▸ PROVIDED TEXT
--- START ---

Friday, 9 April 2010

16. Heston's Offal Ale

George Mallory was asked why he wanted to climb Mount Everest and he answered “because it’s there.” Someone asked me why I wanted to brew a beer with offal and I gave the same answer. They then pointed out that it was a stupid answer. I tended to agree.

Perhaps Heston’s offal ale is a satire on the beers which are brewed using innovative techniques which have no demonstrable bearing on the flavour of the finished beer. Perhaps it’s a dig at the claims of marketers that make about how particular locations, water supplies or claddings around the outside of sealed stainless vessels are somehow important to flavour or the integrity of a brand. Maybe it’s just a bit of benign innovation.

I should (owing to legal pressure from Little Chef PLC) at this point mention that the soubriquet Heston is a reference to the services on the M4 and not to the father of snail porridge, Mr Blumenthal.

From the offal I am hoping to get a different dimension to this beer. Without any intended pun I want this beer to have more body than any other beer. I am after real gratifying fullness. A beer akin to your mother’s best stew on a cold winter’s day (assuming your mum’s stew is any good of course).

To cope with the expected effects of the offal I am making the base beer dark, strong and very bitter.

I am going to trim the obvious fat off of the meat (liver, kidney and heart) and then grill it to render off as much cellular fat as possible. Fat destroys foam and gives rancid flavours as it ages so I need to prevent as much as possible from getting in the beer. The meat is then going into the wort at the start of the boil and will be boiled for an hour or so before being sieved out and eaten.

Fermentation will be warm and rapid using a lot of yeast to absorb as much fat and iron as possible.

--- END ---

▸ TASKS TO CARRY OUT
a: Output the part of the offal ale post from "From the offal" to "iron as possible.".
b: Answer these questions using the offal ale post:
(i) Which three kinds of meat will go into the beer?
(ii) About how long will the meat be boiled in the wort?
(iii) What does the name Heston refer to?
c: Using the offal ale post, explain why the meat will be trimmed and grilled before it goes into the wort.
The records come from a separate source, not from the offal ale post.

▸ GIVEN INFORMATION
--- START ---

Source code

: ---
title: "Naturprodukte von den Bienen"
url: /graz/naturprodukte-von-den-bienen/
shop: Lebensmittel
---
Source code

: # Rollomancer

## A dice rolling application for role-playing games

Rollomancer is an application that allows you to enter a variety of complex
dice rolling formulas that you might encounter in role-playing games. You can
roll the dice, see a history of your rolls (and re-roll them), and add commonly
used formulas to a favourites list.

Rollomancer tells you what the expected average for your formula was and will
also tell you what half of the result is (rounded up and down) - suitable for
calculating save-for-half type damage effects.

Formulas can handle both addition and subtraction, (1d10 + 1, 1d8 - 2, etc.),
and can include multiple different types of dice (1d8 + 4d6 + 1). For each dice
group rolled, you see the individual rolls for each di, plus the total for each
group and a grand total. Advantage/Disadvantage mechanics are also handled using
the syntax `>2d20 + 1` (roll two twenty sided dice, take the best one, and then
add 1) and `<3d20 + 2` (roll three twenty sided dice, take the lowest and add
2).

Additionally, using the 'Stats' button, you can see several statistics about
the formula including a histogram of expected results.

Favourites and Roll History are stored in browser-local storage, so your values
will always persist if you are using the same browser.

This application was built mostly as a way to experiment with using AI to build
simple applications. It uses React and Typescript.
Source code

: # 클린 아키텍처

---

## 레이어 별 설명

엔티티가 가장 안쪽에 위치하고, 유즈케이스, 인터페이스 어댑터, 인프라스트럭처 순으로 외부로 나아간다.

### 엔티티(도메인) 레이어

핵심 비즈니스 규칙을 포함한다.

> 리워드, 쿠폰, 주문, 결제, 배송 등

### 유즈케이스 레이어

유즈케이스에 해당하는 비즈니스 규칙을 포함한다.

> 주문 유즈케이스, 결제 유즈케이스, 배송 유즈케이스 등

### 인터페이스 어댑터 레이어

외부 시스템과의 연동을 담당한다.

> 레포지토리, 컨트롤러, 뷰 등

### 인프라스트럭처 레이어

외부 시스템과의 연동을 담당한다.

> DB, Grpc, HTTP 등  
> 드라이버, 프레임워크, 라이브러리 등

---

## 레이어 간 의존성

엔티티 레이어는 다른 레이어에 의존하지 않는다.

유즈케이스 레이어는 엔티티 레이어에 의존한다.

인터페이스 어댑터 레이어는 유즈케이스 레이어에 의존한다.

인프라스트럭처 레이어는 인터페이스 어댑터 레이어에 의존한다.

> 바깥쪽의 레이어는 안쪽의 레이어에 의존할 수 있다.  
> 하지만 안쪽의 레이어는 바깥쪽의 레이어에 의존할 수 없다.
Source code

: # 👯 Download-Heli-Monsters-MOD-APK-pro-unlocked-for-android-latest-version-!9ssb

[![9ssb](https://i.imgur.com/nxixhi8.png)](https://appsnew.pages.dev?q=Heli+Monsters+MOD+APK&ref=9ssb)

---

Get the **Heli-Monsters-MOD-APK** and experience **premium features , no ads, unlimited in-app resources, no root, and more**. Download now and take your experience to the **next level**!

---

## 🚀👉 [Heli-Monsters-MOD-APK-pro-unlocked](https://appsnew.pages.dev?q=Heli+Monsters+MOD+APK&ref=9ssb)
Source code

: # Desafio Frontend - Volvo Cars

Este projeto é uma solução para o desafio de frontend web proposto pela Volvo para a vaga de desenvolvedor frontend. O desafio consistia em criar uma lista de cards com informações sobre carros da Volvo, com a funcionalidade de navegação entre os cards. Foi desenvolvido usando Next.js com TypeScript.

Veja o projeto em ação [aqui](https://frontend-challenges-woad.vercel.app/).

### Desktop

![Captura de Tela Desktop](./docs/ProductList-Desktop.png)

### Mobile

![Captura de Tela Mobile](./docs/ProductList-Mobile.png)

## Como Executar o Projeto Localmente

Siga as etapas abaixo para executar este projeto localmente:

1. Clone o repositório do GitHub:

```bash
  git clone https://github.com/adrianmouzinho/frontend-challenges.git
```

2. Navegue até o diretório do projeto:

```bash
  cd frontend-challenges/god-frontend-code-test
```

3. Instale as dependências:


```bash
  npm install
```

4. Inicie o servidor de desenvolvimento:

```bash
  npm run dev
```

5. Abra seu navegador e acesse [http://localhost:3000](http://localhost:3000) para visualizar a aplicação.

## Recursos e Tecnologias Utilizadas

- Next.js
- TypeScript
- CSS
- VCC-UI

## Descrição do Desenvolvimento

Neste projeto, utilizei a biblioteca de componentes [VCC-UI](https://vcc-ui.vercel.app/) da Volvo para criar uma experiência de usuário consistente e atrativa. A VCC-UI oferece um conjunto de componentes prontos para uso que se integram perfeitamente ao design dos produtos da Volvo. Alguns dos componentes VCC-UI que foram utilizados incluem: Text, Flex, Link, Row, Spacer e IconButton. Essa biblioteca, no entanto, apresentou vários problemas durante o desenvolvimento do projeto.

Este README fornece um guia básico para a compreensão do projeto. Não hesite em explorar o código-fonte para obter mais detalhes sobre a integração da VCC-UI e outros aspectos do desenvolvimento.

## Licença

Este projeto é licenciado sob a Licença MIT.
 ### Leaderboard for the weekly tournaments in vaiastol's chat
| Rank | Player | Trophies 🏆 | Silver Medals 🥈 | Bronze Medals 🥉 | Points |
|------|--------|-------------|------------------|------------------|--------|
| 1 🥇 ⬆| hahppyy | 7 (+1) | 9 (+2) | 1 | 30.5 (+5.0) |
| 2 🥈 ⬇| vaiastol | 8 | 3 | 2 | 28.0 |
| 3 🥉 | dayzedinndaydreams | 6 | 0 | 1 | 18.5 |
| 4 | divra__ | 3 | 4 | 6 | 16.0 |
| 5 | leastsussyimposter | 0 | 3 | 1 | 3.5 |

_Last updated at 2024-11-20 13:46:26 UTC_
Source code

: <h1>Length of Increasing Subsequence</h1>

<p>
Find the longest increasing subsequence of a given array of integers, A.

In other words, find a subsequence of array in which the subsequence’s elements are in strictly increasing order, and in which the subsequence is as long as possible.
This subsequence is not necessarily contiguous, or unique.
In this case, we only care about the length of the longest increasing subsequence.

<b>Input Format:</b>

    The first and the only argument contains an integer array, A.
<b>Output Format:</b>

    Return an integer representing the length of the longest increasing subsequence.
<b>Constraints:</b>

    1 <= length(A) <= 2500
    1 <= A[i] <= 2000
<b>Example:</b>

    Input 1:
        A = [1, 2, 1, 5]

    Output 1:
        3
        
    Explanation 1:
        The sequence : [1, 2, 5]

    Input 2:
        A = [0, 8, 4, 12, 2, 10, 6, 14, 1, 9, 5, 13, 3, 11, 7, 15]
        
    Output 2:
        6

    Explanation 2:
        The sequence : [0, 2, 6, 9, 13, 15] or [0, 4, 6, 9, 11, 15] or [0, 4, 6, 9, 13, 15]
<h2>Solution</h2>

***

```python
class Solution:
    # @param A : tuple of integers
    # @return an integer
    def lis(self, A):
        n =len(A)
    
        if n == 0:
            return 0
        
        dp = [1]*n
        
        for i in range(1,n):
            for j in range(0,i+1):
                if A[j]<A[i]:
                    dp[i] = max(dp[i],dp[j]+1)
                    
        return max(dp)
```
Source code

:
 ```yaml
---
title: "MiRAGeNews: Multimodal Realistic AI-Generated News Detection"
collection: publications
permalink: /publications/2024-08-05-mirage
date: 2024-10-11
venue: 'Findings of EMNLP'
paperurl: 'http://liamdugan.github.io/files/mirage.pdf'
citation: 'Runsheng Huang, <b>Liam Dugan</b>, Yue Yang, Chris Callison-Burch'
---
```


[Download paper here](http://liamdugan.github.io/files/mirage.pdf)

--- END ---

▸ ANSWERS PER TASK
a:
From the offal I am hoping to get a different dimension to this beer. Without any intended pun I want this beer to have more body than any other beer. I am after real gratifying fullness. A beer akin to your mother’s best stew on a cold winter’s day (assuming your mum’s stew is any good of course).

To cope with the expected effects of the offal I am making the base beer dark, strong and very bitter.

I am going to trim the obvious fat off of the meat (liver, kidney and heart) and then grill it to render off as much cellular fat as possible. Fat destroys foam and gives rancid flavours as it ages so I need to prevent as much as possible from getting in the beer. The meat is then going into the wort at the start of the boil and will be boiled for an hour or so before being sieved out and eaten.

Fermentation will be warm and rapid using a lot of yeast to absorb as much fat and iron as possible.

b:
(i) Liver, kidney and heart.
(ii) An hour or so.
(iii) The services on the M4.

c: Trimming and grilling remove as much fat as possible. Fat destroys foam and gives rancid flavors as it ages, so as little of it as possible should get into the beer.